Marsiti membuka mata, berkeringat—badannya panas dan tersentak ketika lagu Pesawat Tempur tiba-tiba dinyanyikan Iwan Fals ke telepon genggamnya sebagai nada dering telepon dan merisih telinganya sehingga Ia harus bangun dan mencari sinyal ke beranda rumah dini hari.
Rumahnya hanya memiliki sebuah ruangan yang tidak bisa dikatakan besar. Ukurannya hanya sekitar 3x4 meter itu pun sudah termasuk ruang keluarga, sekaligus ruang tamu, ataupun ruang makan, juga terdapat kamar mandi yang hanya terdapat ember dan sebuah gayung tua yang terdapat sebuah lubang kecil di bagian alasnya. Dinding rumahnya berwarna hijau, seperti sudah digerogoti lumut juga korban tancap paku untuk sekadar menancapkan pigura foto-foto lama: seorang ayah, ibu dan anak laki-lakinya. Di rumahnya tidak ada kipas angin, apalagi pendingin ruangan. Keluarga mereka biasa memakai sobekan majalah atau buku untuk mengibas-ngibaskan udara sehingga mereka tidak kepanasan. Bulan Juni jarang sekali ada hujan, kemarau membuat udara malam menjadi lebih panas dari biasanya.

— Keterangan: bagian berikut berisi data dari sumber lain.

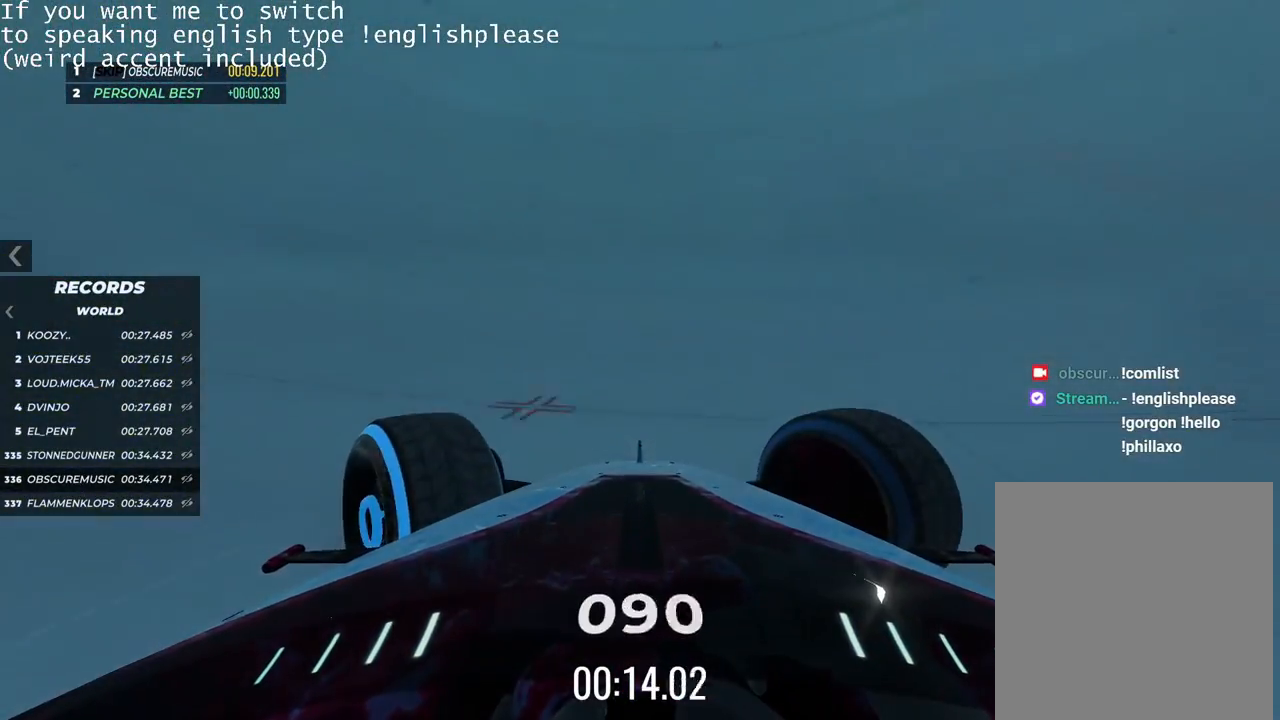
{"keys": ["left"], "events": [[451, "up", "up"]]}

Subuh itu, ketika udara sedang dingin, Ia rela tidur tanpa selimut dan mengalah; membiarkan suaminya yang memakainya. Ia tahu bahwa tubuh suaminya lebih merasakan letih daripada tubuhnya karena letih bekerja menafkahi seorang anak dan istrinya. Suaminya, Samrani, dikenal sebagai orang yang bermoral dan taat agama. Setiap hari Ia memakai peci, baju koko putih, sarung hijau, dan sendal bakiak serta sorban putih yang selalu melingkari lehernya, mengenakan kacamata dan selalu datang ke masjid sebelum adzan, juga bangun dini hari untuk salat Tahajud. Ketika Ia pergi ke warung pun, tasbih selalu digerakkan oleh tangannya sambil bibirnya tak usai-usainya berdzikir. Suaminya biasa pulang malam sekali karena harus menyusur kota juga gang-gang sempit dan gelap dengan gerobaknya untuk berjualan sekoteng.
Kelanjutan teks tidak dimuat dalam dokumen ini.